### Exercise instructions
Rewrite the entries below, substituting "site" for "locality" and keeping everything else the same. Omit the pictures from your answer.

[START]

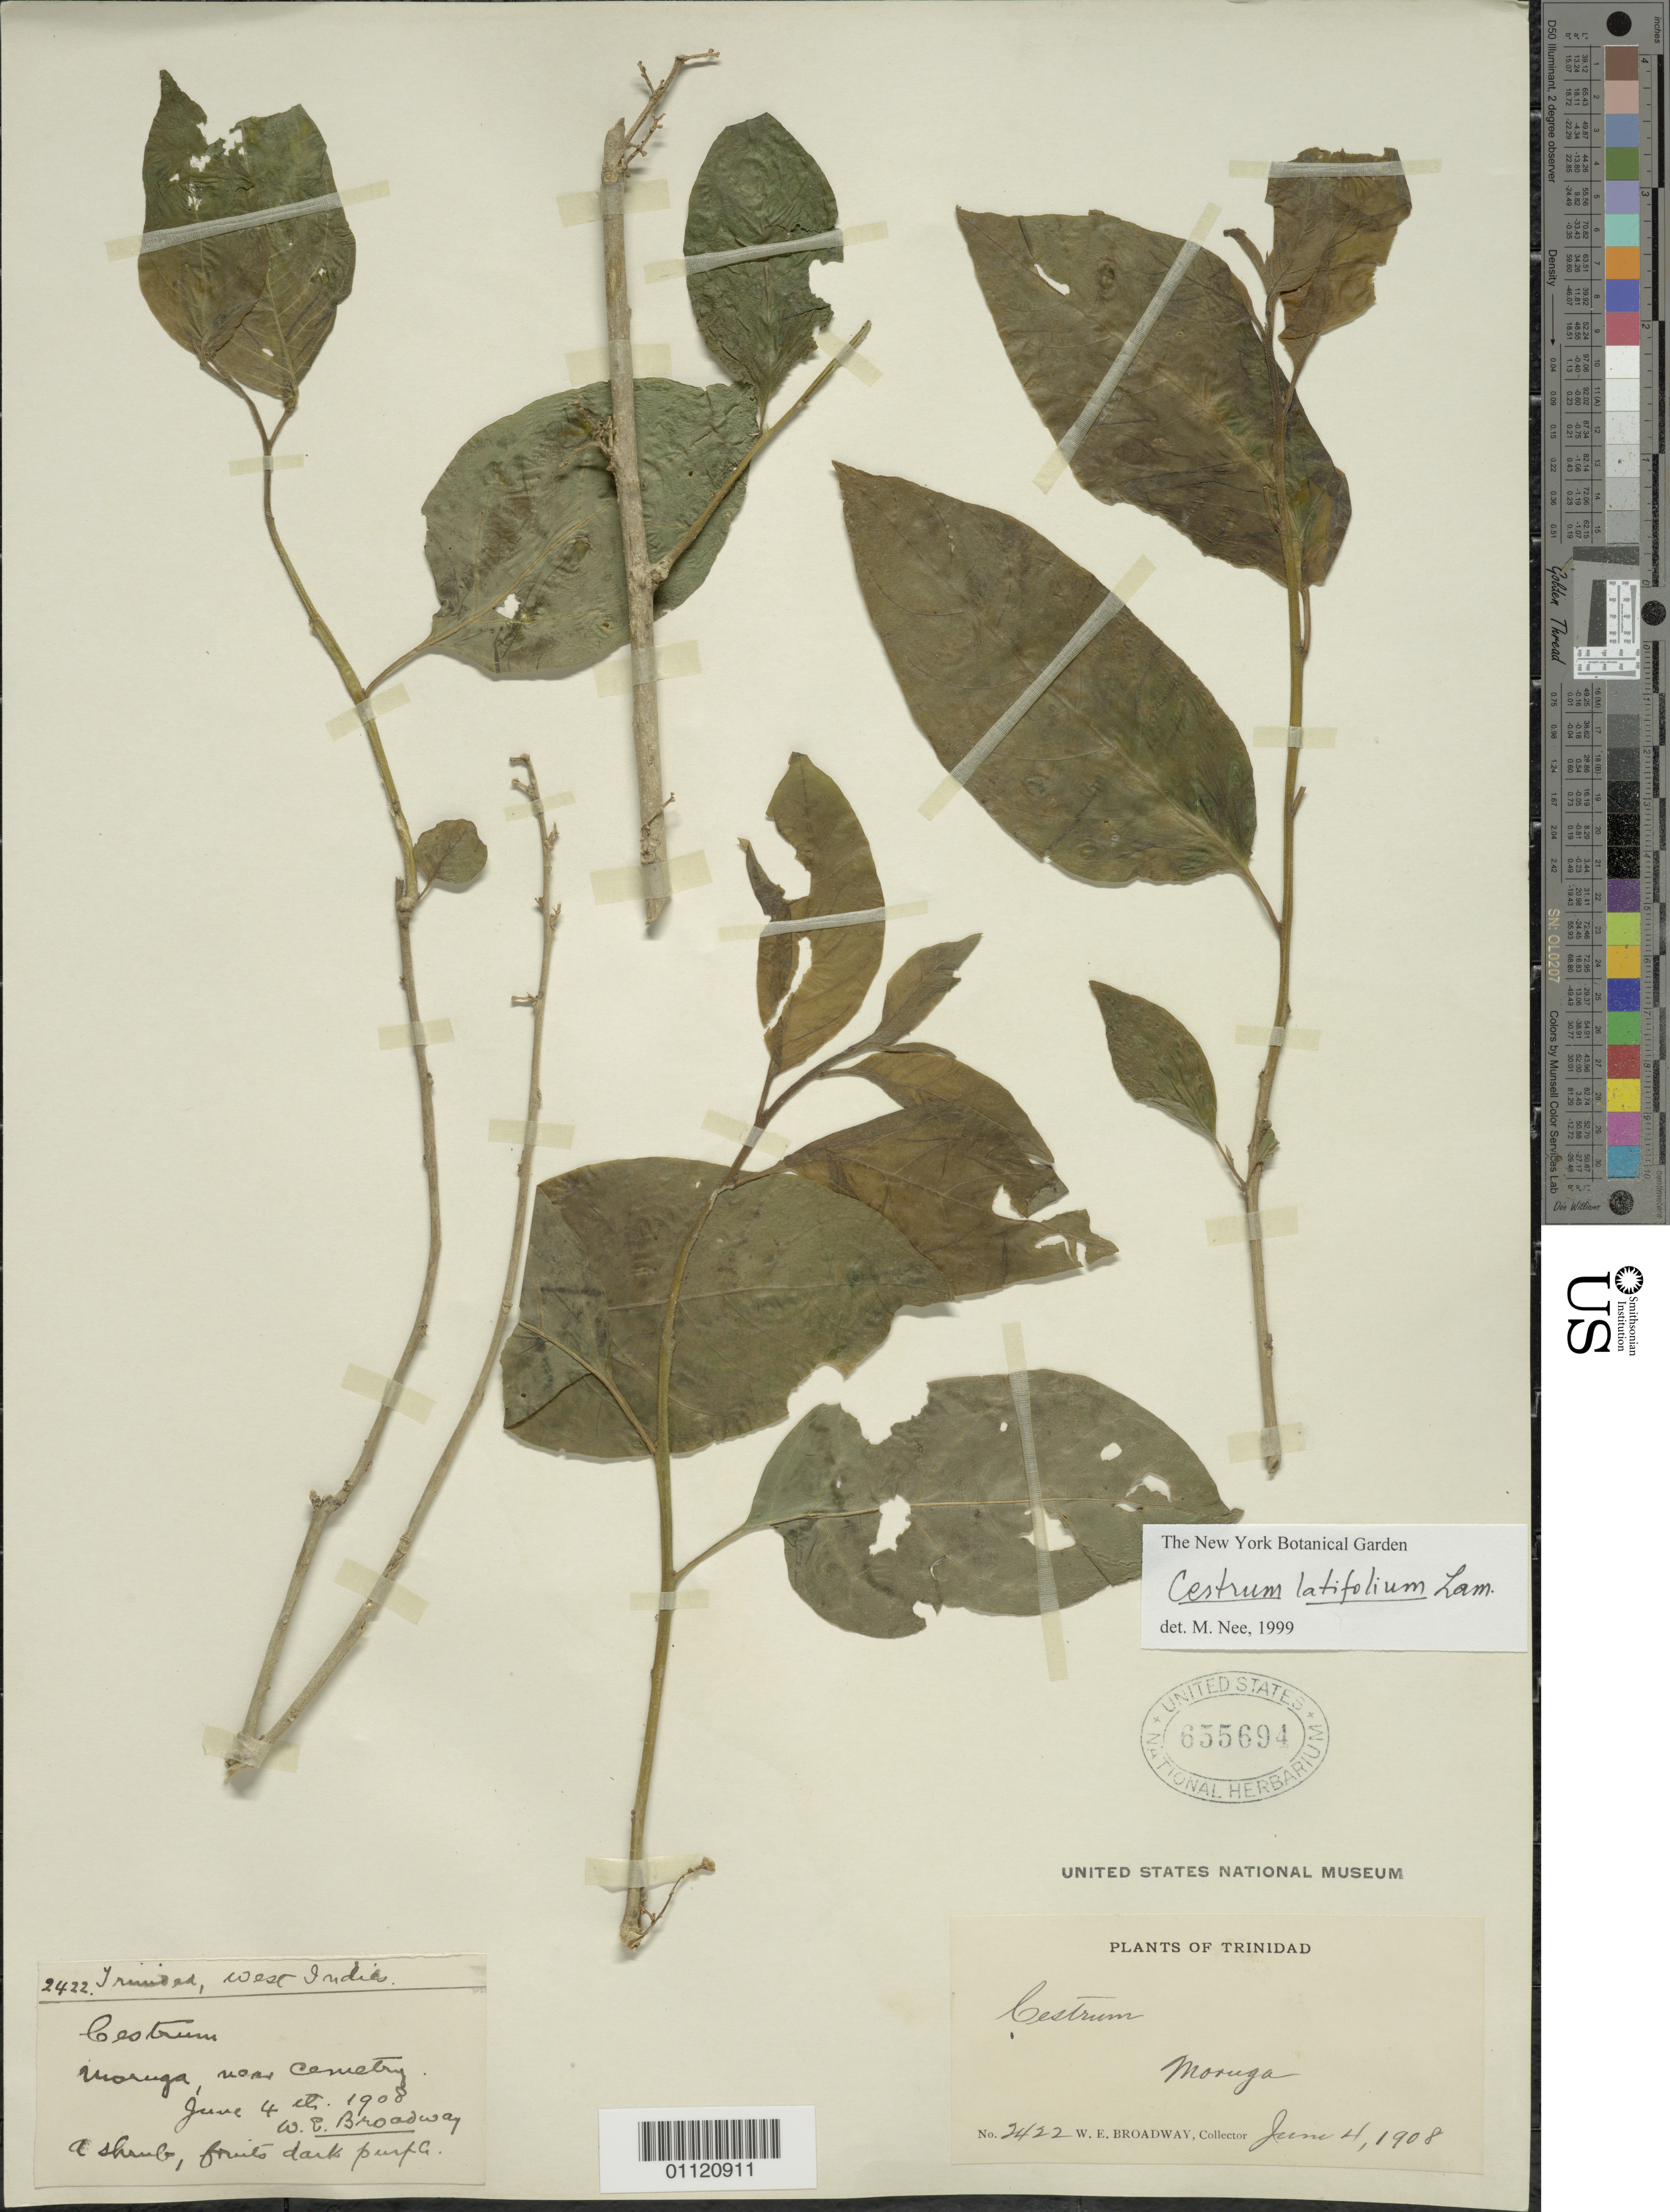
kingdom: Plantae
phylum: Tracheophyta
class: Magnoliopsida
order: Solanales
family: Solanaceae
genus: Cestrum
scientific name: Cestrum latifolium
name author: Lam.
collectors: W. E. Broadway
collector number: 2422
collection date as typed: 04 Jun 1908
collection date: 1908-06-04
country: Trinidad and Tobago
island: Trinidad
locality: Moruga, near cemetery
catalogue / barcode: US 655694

[END]

### Final answer
kingdom: Plantae
phylum: Tracheophyta
class: Magnoliopsida
order: Solanales
family: Solanaceae
genus: Cestrum
scientific name: Cestrum latifolium
name author: Lam.
collectors: W. E. Broadway
collector number: 2422
collection date as typed: 04 Jun 1908
collection date: 1908-06-04
country: Trinidad and Tobago
island: Trinidad
site: Moruga, near cemetery
catalogue / barcode: US 655694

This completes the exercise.